• GIVEN TASK 1:
Update the passage on the Byzantine Generals problem by writing out everything from "A fundamental problem" down to "generally accepted ones." with "transactions" changed to "payments".

• PASSAGE GIVEN:
::::::::

A fundamental problem in distributed networks is finding consensus in the presence of faulty or defective processes. A dependable system must manage the failure of one or more of its components when it either permanently crashes, repeatedly boots-up and shuts-down, or behaves byzantine, meaning damaging in the worst possible way. For example, nodes may deliberately and maliciously misrepresent or contradict information or disseminate information to make it impossible to unify the network. This problem is described in the literature as the “problem of the Byzantine Generals”. It occurs specifically in the case of Bitcoin when the entire network needs to agree on the secure and irreversible validity of transactions, i.e. when it needs to decide which blocks are the generally accepted ones.
The problem of the Byzantine Generals can be described as follows: A number of generals position their armies outside a besieged city they want to conquer, and they need to choose the time of their attack. They know that they can only be victorious if at least half of them attack at the same time. But if they don’t coordinate the time of the attack well, they are outnumbered and will lose the fight. They also suspect that some of the generals are disloyal and will send out fake messages regarding the time of the attack. And since the generals can only communicate with each other via messengers on horseback, they have no way of verifying the authenticity of a message. So we ask ourselves, how can consensus regarding the timing of the attack be reached in these circumstances, despite the lack of trust and without a central governance entity.
Prior to Bitcoin, this problem was considered perhaps impossible to solve. Computer scientists declared in 1982 that the generals’ problem can at most be reduced to a “commander and lieutenant” problem, in which all lieutenants must act in accordance with the commander’s orders, as long as they are loyal. They have shown that the problem can only have a solution if more than two-thirds of the generals are loyal.[1]
Bitcoin seeks to provide a universal solution to the problem, through which the loyalty of more than 50% of the computing capacity is enough to reach consensus. In this case, disagreement is temporarily accepted and the solution to conflicting opinions is determined by majority vote. In other words, consensus is reached because computing resources are scarce and because one’s own performance is used as a vote. This makes it possible to build applications in a decentralised way, which would not have been possible earlier without a central controller. For this reason, the technology behind the Bitcoin protocol — the blockchain and distributed consensus — is increasingly used in other areas too, not only in transaction verification.

::::::::

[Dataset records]

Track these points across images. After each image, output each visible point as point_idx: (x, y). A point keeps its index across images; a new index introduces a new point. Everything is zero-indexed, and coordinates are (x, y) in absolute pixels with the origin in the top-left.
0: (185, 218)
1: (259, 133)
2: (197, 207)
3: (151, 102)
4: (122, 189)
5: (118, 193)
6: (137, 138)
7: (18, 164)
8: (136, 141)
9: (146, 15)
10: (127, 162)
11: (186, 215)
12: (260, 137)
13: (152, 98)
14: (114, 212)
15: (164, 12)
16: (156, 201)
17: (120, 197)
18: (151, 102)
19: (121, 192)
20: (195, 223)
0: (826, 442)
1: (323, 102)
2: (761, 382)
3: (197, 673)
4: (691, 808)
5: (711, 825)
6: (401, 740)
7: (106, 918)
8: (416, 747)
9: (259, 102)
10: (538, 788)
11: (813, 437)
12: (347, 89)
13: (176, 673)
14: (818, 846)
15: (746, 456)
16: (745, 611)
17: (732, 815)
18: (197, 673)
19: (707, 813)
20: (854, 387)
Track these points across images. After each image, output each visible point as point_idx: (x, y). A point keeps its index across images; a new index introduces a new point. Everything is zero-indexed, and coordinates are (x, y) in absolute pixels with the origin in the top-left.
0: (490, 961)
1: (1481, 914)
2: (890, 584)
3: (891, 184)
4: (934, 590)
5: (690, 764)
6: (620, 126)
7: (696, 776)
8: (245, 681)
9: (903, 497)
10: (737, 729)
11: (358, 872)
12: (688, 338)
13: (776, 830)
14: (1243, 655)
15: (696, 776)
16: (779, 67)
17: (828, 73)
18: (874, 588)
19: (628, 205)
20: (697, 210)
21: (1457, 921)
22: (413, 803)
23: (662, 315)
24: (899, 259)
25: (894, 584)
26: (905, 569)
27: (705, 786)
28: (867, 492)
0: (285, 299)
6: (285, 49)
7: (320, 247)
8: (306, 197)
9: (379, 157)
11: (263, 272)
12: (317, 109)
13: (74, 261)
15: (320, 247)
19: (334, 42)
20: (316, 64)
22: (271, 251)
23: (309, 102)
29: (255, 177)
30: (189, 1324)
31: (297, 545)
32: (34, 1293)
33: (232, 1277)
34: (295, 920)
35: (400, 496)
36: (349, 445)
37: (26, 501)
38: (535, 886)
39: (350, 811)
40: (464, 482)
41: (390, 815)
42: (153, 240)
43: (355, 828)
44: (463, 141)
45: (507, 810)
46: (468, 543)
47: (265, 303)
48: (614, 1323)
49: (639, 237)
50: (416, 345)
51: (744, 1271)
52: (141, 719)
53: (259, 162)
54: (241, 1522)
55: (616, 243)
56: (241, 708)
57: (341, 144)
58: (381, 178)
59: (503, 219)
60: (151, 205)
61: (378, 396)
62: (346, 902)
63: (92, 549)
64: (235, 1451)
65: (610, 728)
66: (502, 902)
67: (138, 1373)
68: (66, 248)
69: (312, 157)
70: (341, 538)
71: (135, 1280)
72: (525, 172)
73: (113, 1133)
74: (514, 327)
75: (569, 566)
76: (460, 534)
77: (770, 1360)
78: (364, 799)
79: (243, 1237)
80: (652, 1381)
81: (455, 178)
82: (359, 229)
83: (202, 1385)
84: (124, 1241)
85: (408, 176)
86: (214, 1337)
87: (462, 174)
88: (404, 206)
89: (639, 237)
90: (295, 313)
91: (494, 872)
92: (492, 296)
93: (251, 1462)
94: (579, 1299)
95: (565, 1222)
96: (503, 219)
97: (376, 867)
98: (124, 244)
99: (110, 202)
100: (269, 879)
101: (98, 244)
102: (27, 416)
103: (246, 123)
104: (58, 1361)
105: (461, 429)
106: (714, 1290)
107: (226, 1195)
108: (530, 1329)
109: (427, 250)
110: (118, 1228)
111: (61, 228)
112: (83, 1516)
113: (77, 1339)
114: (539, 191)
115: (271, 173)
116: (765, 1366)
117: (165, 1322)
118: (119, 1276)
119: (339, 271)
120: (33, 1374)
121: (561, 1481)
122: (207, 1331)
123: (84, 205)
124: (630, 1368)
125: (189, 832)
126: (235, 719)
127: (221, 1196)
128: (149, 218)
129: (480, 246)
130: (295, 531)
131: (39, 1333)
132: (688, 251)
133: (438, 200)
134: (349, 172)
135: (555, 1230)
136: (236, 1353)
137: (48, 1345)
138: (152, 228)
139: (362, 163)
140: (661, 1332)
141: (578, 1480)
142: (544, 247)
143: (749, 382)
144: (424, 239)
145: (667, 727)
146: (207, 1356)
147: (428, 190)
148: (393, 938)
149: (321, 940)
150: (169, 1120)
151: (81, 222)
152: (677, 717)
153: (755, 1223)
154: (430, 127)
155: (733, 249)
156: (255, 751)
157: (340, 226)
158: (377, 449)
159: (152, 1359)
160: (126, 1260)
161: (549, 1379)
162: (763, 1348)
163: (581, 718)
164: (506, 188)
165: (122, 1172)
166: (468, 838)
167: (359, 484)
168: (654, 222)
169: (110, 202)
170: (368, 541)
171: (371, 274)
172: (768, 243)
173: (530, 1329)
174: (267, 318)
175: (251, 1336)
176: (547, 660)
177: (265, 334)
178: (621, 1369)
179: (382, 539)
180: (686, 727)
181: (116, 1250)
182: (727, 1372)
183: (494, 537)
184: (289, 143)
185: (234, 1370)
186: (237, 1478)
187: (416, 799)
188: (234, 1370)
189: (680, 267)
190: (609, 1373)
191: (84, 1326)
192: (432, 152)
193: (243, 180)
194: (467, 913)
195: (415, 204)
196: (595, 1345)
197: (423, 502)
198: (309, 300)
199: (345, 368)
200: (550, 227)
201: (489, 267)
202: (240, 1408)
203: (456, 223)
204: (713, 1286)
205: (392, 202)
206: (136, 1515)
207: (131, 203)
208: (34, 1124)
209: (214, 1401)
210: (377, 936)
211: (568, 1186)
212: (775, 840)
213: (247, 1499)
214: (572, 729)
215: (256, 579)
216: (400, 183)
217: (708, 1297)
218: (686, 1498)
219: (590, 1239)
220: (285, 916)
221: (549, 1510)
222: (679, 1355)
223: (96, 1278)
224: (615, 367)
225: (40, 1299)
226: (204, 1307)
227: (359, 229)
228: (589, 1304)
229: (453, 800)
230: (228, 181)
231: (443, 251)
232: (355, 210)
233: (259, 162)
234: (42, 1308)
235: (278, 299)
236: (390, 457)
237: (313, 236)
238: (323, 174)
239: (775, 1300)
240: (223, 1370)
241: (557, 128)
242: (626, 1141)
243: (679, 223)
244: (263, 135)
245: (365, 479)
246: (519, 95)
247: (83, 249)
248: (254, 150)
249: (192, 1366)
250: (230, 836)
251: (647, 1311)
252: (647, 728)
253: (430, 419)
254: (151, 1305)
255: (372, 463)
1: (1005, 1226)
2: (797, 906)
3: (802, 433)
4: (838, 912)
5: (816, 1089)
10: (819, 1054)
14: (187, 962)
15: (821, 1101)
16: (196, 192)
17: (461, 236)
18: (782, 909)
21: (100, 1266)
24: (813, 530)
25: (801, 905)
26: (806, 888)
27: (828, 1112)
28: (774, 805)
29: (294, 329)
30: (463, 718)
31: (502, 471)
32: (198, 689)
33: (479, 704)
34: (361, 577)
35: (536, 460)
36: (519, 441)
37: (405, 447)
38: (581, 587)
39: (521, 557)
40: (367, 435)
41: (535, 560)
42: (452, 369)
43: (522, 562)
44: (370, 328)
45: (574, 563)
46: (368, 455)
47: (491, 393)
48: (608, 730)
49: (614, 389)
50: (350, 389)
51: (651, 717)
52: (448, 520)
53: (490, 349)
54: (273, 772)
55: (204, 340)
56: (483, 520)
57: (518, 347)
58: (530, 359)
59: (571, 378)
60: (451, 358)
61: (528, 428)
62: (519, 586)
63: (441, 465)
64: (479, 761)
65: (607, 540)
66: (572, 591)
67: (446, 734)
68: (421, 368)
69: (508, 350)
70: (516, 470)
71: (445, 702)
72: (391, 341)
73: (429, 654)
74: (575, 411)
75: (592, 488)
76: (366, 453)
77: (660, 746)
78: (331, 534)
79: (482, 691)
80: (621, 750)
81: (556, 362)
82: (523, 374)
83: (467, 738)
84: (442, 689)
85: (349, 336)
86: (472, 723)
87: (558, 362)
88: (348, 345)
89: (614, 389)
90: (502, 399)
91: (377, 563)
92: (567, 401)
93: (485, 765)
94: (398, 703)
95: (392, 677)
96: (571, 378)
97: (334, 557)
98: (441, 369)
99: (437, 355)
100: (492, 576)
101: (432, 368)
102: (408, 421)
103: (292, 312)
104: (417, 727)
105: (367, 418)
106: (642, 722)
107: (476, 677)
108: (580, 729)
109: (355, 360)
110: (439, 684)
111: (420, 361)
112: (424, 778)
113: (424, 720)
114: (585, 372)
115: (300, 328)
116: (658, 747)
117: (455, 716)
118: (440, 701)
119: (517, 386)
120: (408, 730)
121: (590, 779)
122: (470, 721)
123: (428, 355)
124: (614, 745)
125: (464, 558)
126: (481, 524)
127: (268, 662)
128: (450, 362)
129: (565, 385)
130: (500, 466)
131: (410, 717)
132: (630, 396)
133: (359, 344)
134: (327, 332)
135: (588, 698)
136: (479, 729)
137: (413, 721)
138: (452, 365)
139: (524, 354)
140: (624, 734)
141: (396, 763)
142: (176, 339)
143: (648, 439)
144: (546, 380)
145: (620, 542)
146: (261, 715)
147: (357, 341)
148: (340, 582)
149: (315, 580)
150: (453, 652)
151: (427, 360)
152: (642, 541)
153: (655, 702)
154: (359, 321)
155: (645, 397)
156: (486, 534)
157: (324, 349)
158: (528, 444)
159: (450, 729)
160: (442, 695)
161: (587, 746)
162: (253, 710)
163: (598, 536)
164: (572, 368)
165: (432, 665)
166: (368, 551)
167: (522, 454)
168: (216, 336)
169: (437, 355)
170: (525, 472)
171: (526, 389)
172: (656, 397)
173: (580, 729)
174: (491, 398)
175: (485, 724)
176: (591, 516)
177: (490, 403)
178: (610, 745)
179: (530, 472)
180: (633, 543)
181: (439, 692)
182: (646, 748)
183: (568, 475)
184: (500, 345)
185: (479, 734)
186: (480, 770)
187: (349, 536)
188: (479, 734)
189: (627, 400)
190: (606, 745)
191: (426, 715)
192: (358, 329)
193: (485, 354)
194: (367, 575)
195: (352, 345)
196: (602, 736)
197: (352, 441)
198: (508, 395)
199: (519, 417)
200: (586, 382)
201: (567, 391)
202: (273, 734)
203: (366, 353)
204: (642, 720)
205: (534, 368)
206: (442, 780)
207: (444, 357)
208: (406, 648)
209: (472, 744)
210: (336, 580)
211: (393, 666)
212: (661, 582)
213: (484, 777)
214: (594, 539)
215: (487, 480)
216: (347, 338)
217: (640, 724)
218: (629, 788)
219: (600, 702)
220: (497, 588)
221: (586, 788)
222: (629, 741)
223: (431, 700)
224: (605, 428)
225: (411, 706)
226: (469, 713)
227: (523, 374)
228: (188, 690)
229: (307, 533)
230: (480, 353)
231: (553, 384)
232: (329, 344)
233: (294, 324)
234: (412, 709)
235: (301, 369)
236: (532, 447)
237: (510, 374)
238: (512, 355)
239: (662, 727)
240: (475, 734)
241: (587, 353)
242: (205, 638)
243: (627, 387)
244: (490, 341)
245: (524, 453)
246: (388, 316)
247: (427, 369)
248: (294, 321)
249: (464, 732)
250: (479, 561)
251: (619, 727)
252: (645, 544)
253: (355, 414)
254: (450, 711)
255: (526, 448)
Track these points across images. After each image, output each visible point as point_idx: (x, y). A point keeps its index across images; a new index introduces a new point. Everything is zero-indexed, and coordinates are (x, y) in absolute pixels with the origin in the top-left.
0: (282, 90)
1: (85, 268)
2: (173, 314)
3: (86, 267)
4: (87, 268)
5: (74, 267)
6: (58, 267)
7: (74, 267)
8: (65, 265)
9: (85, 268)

::::::::

• GIVEN TASK 2:
Copy word for word the lines of the listing, everything from the line containing "29: (255, 177)" down to the line containing "126: (235, 719)", with both of those lines included.

• WORKED SOLUTION 1:
A fundamental problem in distributed networks is finding consensus in the presence of faulty or defective processes. A dependable system must manage the failure of one or more of its components when it either permanently crashes, repeatedly boots-up and shuts-down, or behaves byzantine, meaning damaging in the worst possible way. For example, nodes may deliberately and maliciously misrepresent or contradict information or disseminate information to make it impossible to unify the network. This problem is described in the literature as the “problem of the Byzantine Generals”. It occurs specifically in the case of Bitcoin when the entire network needs to agree on the secure and irreversible validity of payments, i.e. when it needs to decide which blocks are the generally accepted ones.

• WORKED SOLUTION 2:
29: (255, 177)
30: (189, 1324)
31: (297, 545)
32: (34, 1293)
33: (232, 1277)
34: (295, 920)
35: (400, 496)
36: (349, 445)
37: (26, 501)
38: (535, 886)
39: (350, 811)
40: (464, 482)
41: (390, 815)
42: (153, 240)
43: (355, 828)
44: (463, 141)
45: (507, 810)
46: (468, 543)
47: (265, 303)
48: (614, 1323)
49: (639, 237)
50: (416, 345)
51: (744, 1271)
52: (141, 719)
53: (259, 162)
54: (241, 1522)
55: (616, 243)
56: (241, 708)
57: (341, 144)
58: (381, 178)
59: (503, 219)
60: (151, 205)
61: (378, 396)
62: (346, 902)
63: (92, 549)
64: (235, 1451)
65: (610, 728)
66: (502, 902)
67: (138, 1373)
68: (66, 248)
69: (312, 157)
70: (341, 538)
71: (135, 1280)
72: (525, 172)
73: (113, 1133)
74: (514, 327)
75: (569, 566)
76: (460, 534)
77: (770, 1360)
78: (364, 799)
79: (243, 1237)
80: (652, 1381)
81: (455, 178)
82: (359, 229)
83: (202, 1385)
84: (124, 1241)
85: (408, 176)
86: (214, 1337)
87: (462, 174)
88: (404, 206)
89: (639, 237)
90: (295, 313)
91: (494, 872)
92: (492, 296)
93: (251, 1462)
94: (579, 1299)
95: (565, 1222)
96: (503, 219)
97: (376, 867)
98: (124, 244)
99: (110, 202)
100: (269, 879)
101: (98, 244)
102: (27, 416)
103: (246, 123)
104: (58, 1361)
105: (461, 429)
106: (714, 1290)
107: (226, 1195)
108: (530, 1329)
109: (427, 250)
110: (118, 1228)
111: (61, 228)
112: (83, 1516)
113: (77, 1339)
114: (539, 191)
115: (271, 173)
116: (765, 1366)
117: (165, 1322)
118: (119, 1276)
119: (339, 271)
120: (33, 1374)
121: (561, 1481)
122: (207, 1331)
123: (84, 205)
124: (630, 1368)
125: (189, 832)
126: (235, 719)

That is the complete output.